Adsorption of a gas on solid metal surface is spontaneous and exothermic, then: 

To solve the question regarding the adsorption of a gas on a solid metal surface being spontaneous and exothermic, we can follow these steps: ### Step-by-Step Solution: 1. **Understand the Terms**: - **Spontaneous Process**: A process that occurs without needing to be driven by an external force. For a spontaneous process, the change in Gibbs free energy (ΔG) is negative. - **Exothermic Process**: A process that releases heat.
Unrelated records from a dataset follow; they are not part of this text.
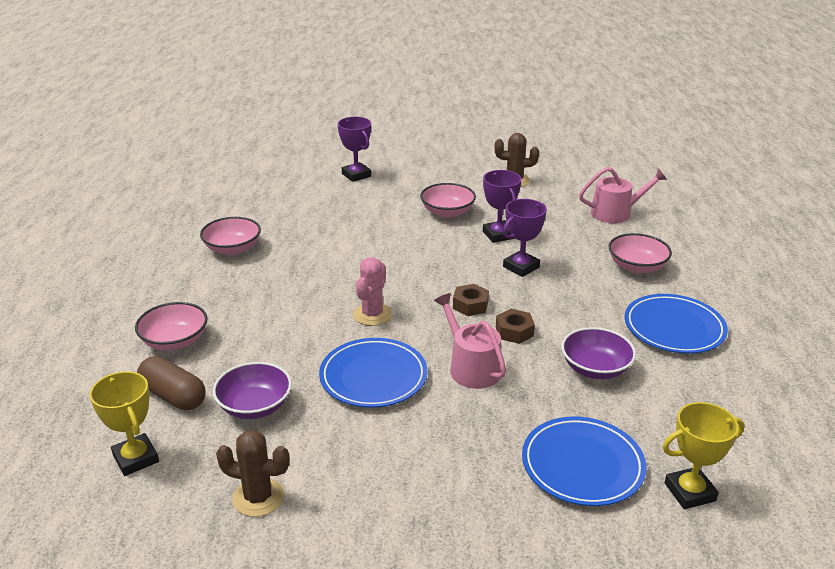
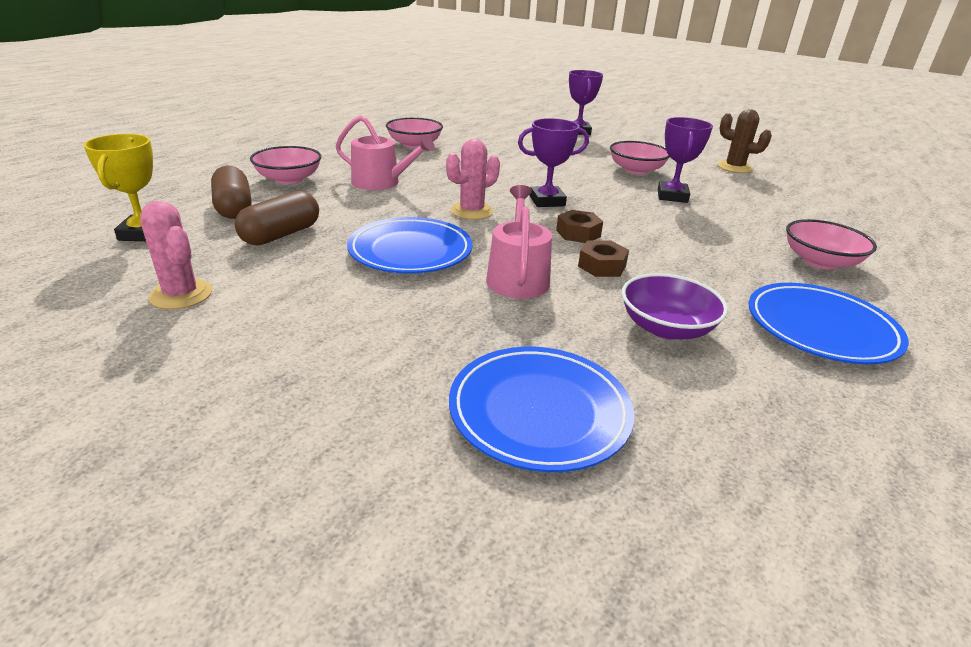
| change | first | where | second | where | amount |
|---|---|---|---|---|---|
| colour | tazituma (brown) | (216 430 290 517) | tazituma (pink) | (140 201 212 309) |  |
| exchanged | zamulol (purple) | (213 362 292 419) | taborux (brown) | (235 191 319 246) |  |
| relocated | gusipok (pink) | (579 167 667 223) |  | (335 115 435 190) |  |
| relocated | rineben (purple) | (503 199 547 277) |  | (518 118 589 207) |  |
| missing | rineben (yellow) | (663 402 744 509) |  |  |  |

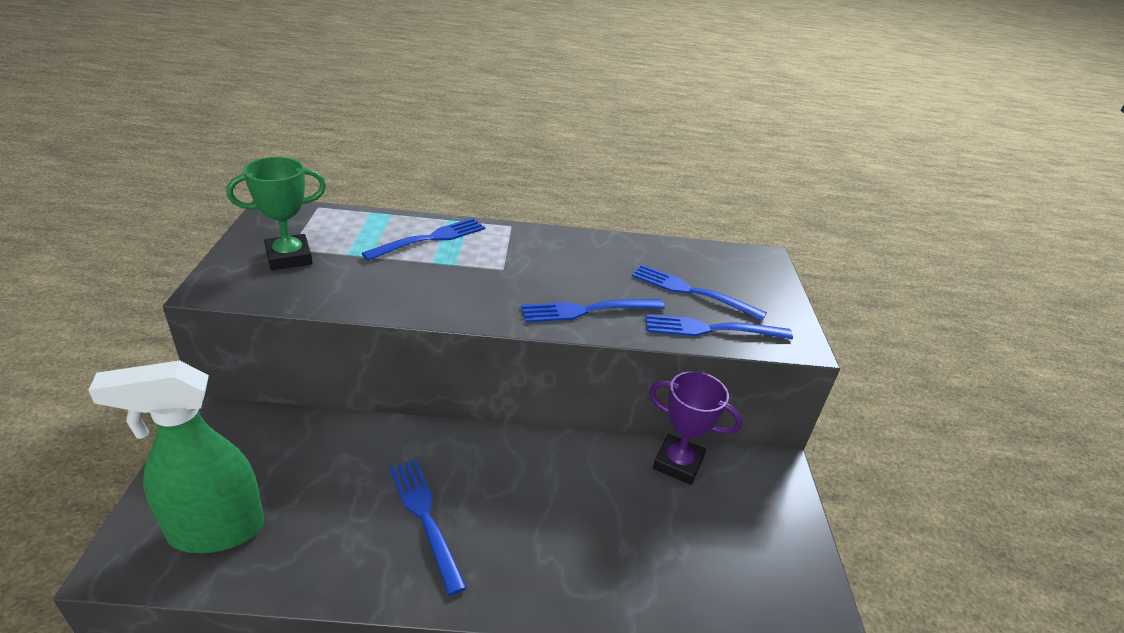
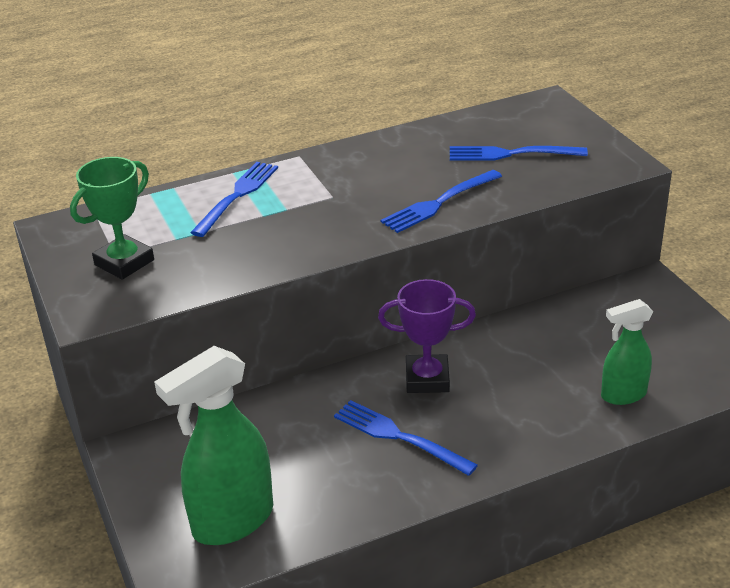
| change | first | where | second | where | amount |
|---|---|---|---|---|---|
| relocated | rineben (purple) | (649 371 742 485) |  | (378 279 476 393) |  |
| appeared |  |  | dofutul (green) | (601 299 653 405) |  |
| missing | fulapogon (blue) | (645 314 793 339) |  |  |  |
For an exothermic reaction, the change in enthalpy (ΔH) is negative. 2. **Use the Gibbs Free Energy Equation**: The relationship between Gibbs free energy (ΔG), enthalpy (ΔH), and entropy (ΔS) is given by the equation: \[ ΔG = ΔH - TΔS \] where: - ΔG = change in Gibbs free energy - ΔH = change in enthalpy - T = temperature (in Kelvin) - ΔS = change in entropy 3. **Analyze the Given Conditions**: - Since the process is spontaneous, we have ΔG < 0. - Since the process is exothermic, we have ΔH < 0. 4. **Determine the Sign of ΔS**: - Rearranging the Gibbs free energy equation gives: \[ ΔG = ΔH - TΔS \] - Since ΔH is negative and ΔG is also negative, we can analyze the term \( -TΔS \): - If ΔS is positive, then \( -TΔS \) would be negative, which could potentially make ΔG positive if ΔH is not sufficiently negative. - If ΔS is negative, then \( -TΔS \) would be positive, which would help keep ΔG negative since ΔH is already negative. 5. **Conclusion**: - For the process to remain spontaneous (ΔG < 0) with ΔH < 0, it implies that ΔS must be negative. Thus, the entropy of the system decreases during the adsorption process. ### Final Answer: The correct conclusion is that the change in entropy (ΔS) decreases during the adsorption of a gas on a solid metal surface.